AAM Advisory is described in the statement as one of the three largest players in the Singapore expatriate advisory market, with some S$250m in assets under advice.

In its statement, Easton noted that  Australian expatriates living in Singapore – of whom there are estimated to be more than 20,000 – stand to be among the key beneficiaries of the new arrangement, as they “can now expect a complete and seamless service from offshore to onshore”.

Easton managing director Campbell McComb called AAM “a strong business in its own right, as well as being a fantastic complement to our existing businesses” in the company’s Easton Wealth Asia subsidiary, through which it is acquiring AAM Advisory.

‘Greater resources’

AAM chief executive Matthew Dabbs said the company’s executives and staff were “delighted” with the Easton investment in their business, which he said would benefit from the “greater resources” of its new, listed Australian partner.

AAM Advisory is located on Robinson Road in the heart of Singapore’s financial district, where it employs some 19 advisers and another 31 in support staff, who look after approximately 1,500 mostly expatriate clients.

The company took its present form in 2009, following a buyout of 50% of the shares of the business’s previous owners, a franchise holder in Singapore of the global accountancy firm, PKF. The financial advisory arm was then known as PKF-AAM.  At that time, a number of advisers from a rival Singapore-based advisory firm, Professional Investment Advisory Services (PIAS), came to AAM, including Nick Anderson, who remains a director and shareholder of AAM Advisory.

Coincidentally, as reported, UK insurance giant Aviva is in the process of acquiring around 81% of the holding company which owns PIAS from the listed Australian company that has held it since the end of 2010. Aviva already owned the other 19% of PIAS.

In addition to drawing talent from PIAS, AAM has recruited key staff from a number of other local rivals, including Affinity Consulting (director Lee Sanders) and Globaleye (director Simon Bird).

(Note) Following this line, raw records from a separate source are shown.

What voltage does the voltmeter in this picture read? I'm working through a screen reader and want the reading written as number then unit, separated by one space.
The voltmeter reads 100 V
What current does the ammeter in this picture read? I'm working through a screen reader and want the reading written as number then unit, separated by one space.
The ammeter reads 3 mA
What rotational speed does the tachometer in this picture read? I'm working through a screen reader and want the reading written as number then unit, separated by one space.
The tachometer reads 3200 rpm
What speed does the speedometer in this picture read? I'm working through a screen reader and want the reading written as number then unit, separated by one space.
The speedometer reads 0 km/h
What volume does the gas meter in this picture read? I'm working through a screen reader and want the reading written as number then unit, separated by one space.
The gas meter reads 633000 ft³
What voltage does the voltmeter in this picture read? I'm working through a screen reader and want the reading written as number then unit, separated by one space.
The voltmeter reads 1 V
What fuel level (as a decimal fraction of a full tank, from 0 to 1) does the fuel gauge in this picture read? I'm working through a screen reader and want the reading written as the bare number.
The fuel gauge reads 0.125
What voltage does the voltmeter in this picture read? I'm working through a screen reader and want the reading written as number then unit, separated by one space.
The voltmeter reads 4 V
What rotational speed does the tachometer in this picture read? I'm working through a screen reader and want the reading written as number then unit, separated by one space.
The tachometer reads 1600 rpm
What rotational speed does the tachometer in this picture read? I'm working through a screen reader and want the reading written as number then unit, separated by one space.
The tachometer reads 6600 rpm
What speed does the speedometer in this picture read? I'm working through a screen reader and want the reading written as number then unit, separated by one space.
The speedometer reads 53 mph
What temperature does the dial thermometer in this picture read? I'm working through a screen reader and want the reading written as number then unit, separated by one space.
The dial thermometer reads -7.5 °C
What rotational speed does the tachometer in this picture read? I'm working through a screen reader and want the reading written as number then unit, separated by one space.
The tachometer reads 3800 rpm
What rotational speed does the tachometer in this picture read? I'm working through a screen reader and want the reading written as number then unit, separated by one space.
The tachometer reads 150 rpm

U-Bond Wong, another AAM Advisory director, came from PIAS with Anderson.

Name change

Easton Investments  was founded in 2005  as Equities and Freeholds Ltd, changing its name last August as part of its acquisition of an Asia-focussed, Australia-based investment manager known as Easton Asset Management.

It describes itself as an “integrated wealth management business with Australian and Asian distribution capability [and] Asian and Australian funds management capabilities”.

In the year to the end of June, the company posted a net loss after tax of A$1.5m, on revenue of A$2.75m, up from A$1.8m in the previous year.

In a statement in its annual report, Easton Investments noted that the loss was in line with expectations, given that the business is still in its “establishment phase” of development.

The company’s Easton Wealth Asia subsidiary, of which the AAM Advisory stake is now a part, is described as investing  in wealth advisory and investment management firms that it identifies as “having the talent, drive and vision to become significant contributors within the financial services industry”.